Bruxelles – Antonio Tajani sente già di essere il prossimo presidente del Parlamento europeo. Nel presentare la sua candidatura si mostra tranquillo e rilassato, e piuttosto che usare toni da campagna elettorale, usa già quelli concilianti di chi dovrà rappresentare i diversi gruppi politici. “Ho grande rispetto per candidati di tutte le altre forze politiche, ma sono convinto che il Ppe otterrà il risultato migliore, frutto di una scelta condivisa e non imposta dall’alto”, afferma in conferenza stampa a Strasburgo. “Lavorerò per raggiungere questo obiettivo”, e “sarò il presidente del consenso, non dello scontro”, promette.

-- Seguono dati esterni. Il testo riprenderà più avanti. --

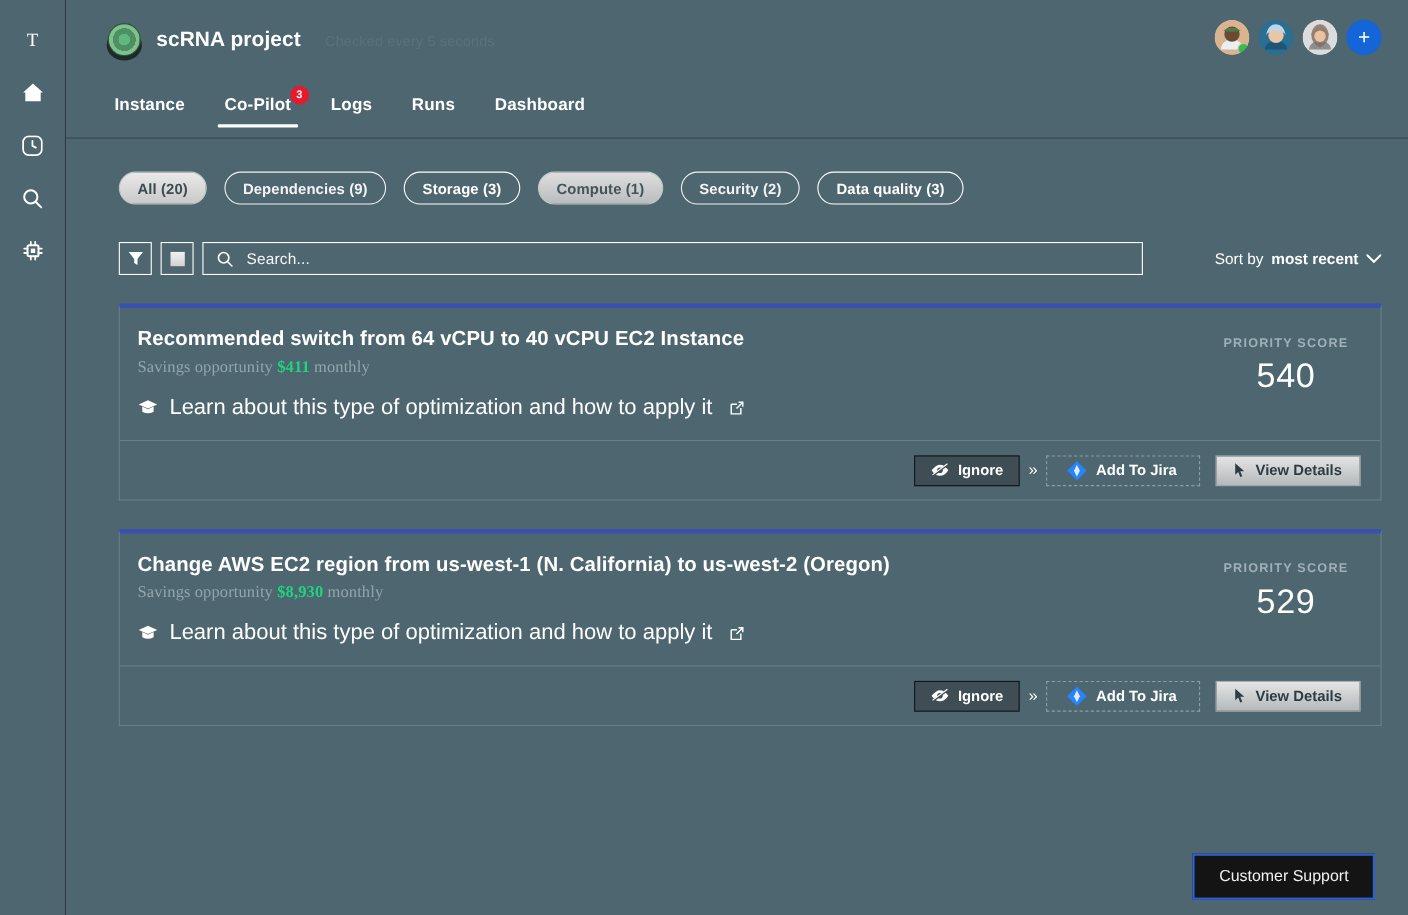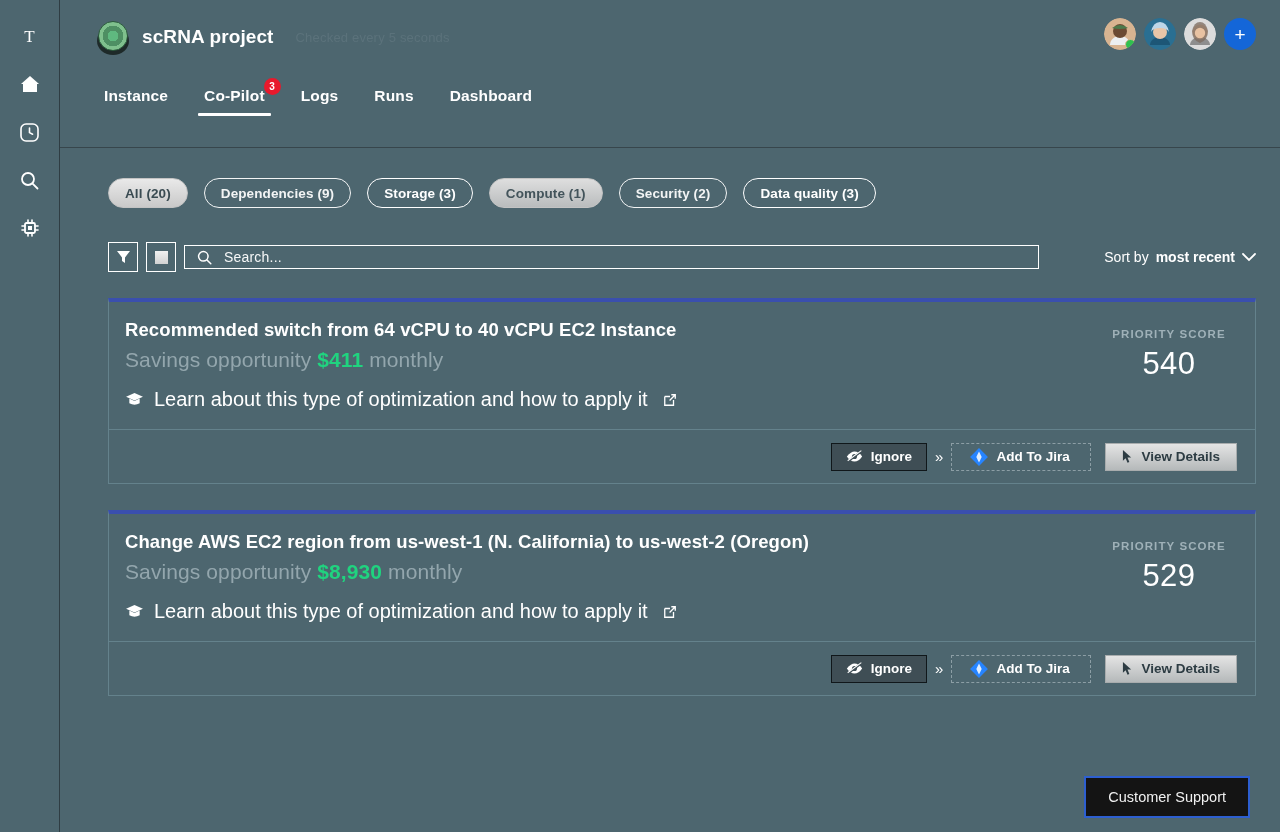"scRNA project" .header { height: 148px -> 126px }
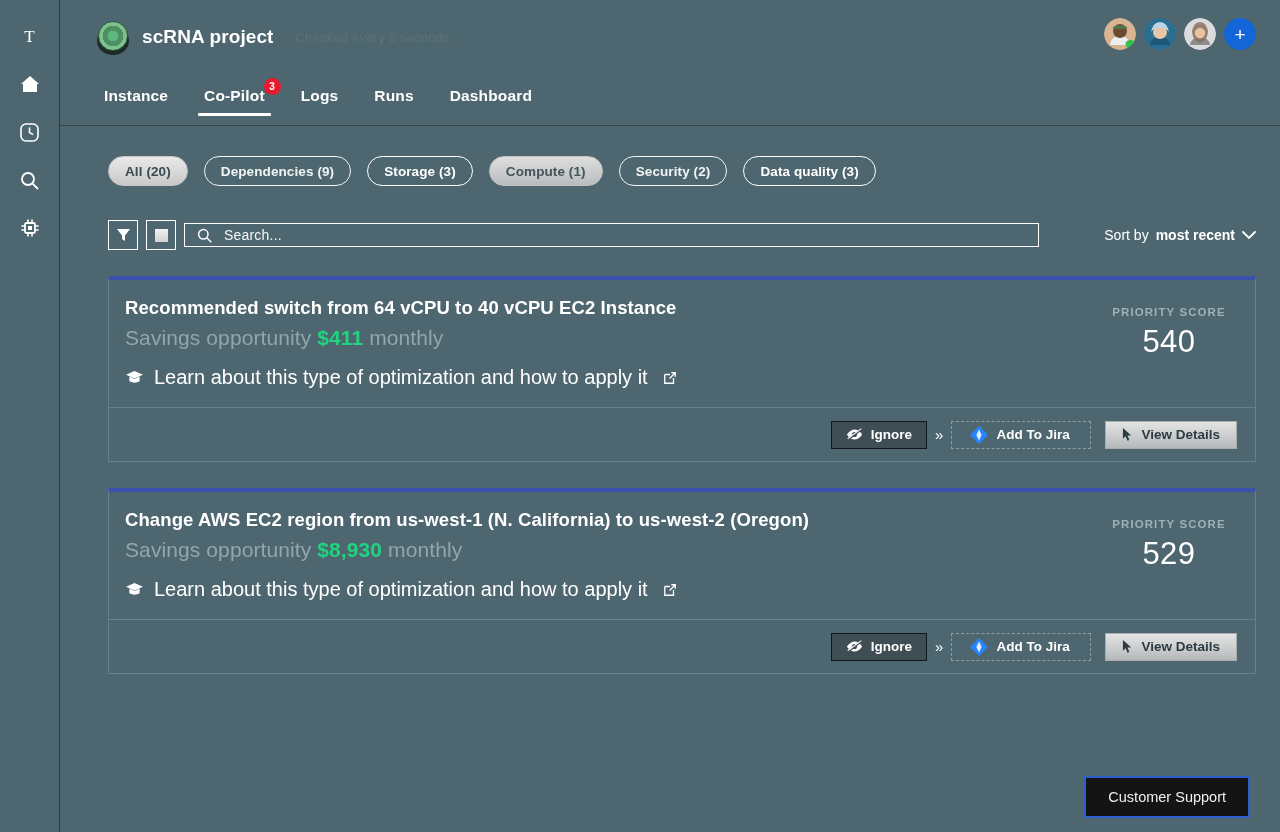"Search..." .searchbox { height: 24px -> 30px }
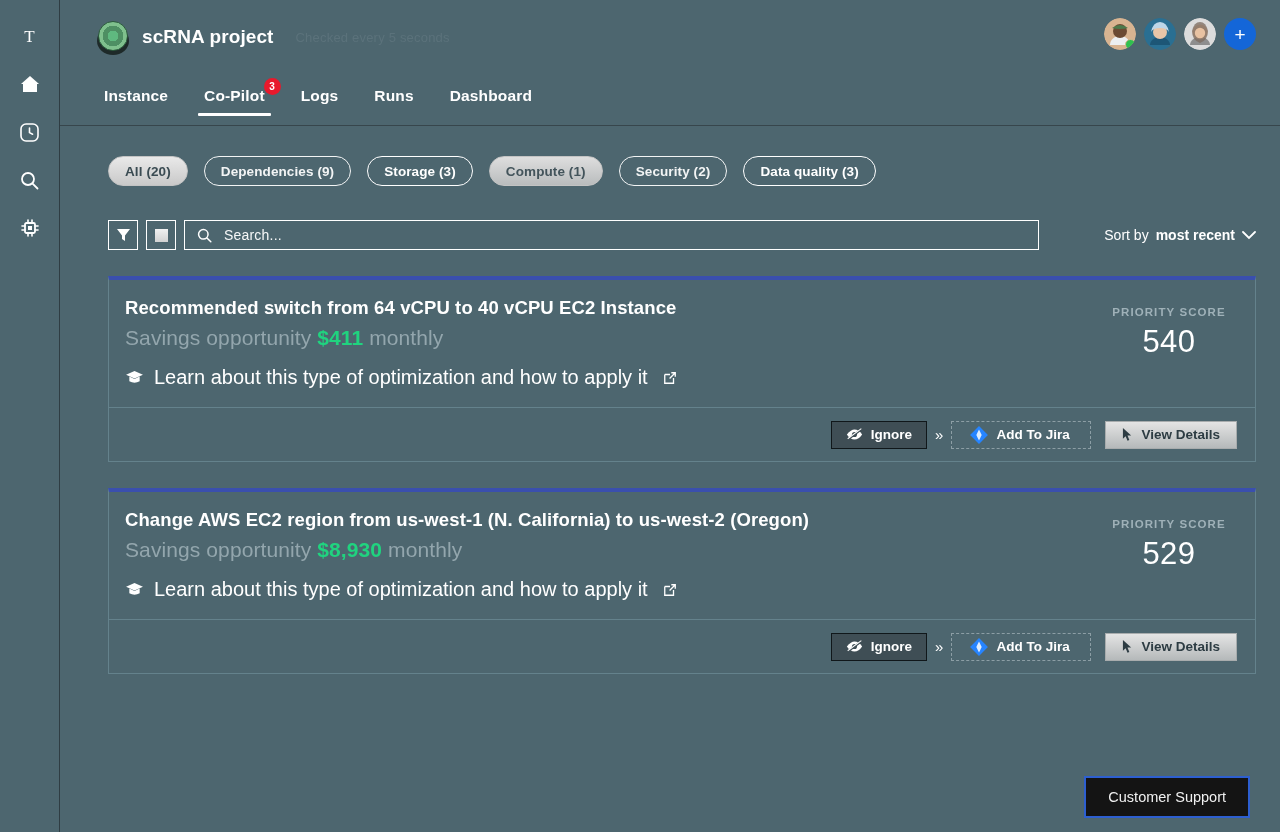"Savings opportunity $411 monthly" .card-sub { font-family: none -> Liberation Serif, serif; font-size: 21px -> 15px }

Rispondendo ai giornalisti parla in quattro lingue, oltre all’italiano, inglese, francese e spagnolo. Nel presentare la sua candidatura, il socialista Gianni Pittella, aveva parlato solo ed esclusivamente in italiano, anche rispondendo ai giornalisti stranieri. Tajani rivendica la sua lunga esperienza politica in Europa e la sua capacità di ottenere consensi in Aula che vanno ben oltre quelli del suo gruppo politico. “Questa è la mia casa – rivendica – sono arrivato nel 1994, l’ho lasciata per 4 anni per andare in Commissione”, poi in questa legislatura “sono stato eletto primo vicepresidente prendendo più voti di tutti gli altri, conoscono bene ogni membro del Parlamento”, e visto che “il consenso è il voto delle persone, sono ottimista sul fatto che avremo la presidenza con moti molti voti”.
“Tajani è un candidato del sud Europa, a cui stanno a cuore temi come la lotta alla disoccupazione e la questione dei migranti, temi cari a noi popolari”, afferma il capogruppo Ppe Manfred Weber, definendo quella dell’esponente di Forza Italia una candidatura “forte e convincente”. E a Pittella che ha insistito sul fatto che le tre istituzioni comunitarie non possono andare tutte ai popolari, Weber risponde ricordando che questo era il patto fatto con socialisti e liberali fatti a inizio legislatura, un patti di cui i popolari chiederanno il rispetto. “Due anni e mezzo fa – ricorda Weber – con il Parlamento appena eletto, ci siamo riuniti con i diversi capigruppo, all’epoca c’era Martin Schulz per il Pse e Guy Verhofstadt per i liberali”, in quell’occasione “abbiamo firmato un accordo perché nessuno aveva una propria maggioranza”. Dopo la firma di questo accordo, continua Weber, “ho spiegato al mio gruppo che dovevamo votare per un socialista”, ed eleggere Schulz come presidente del Parlamento europeo, “subito dopo le elezioni non è stato facile convincere tutti, ma l’ho fatto con l’impegno che nella seconda parte della legislatura la presidenza sarebbe stata del Ppe”. Questo accordo, sottolinea ancora, “esiste, è scritto e ha la firma di colleghi, rispettarlo è una questione di credibilità”.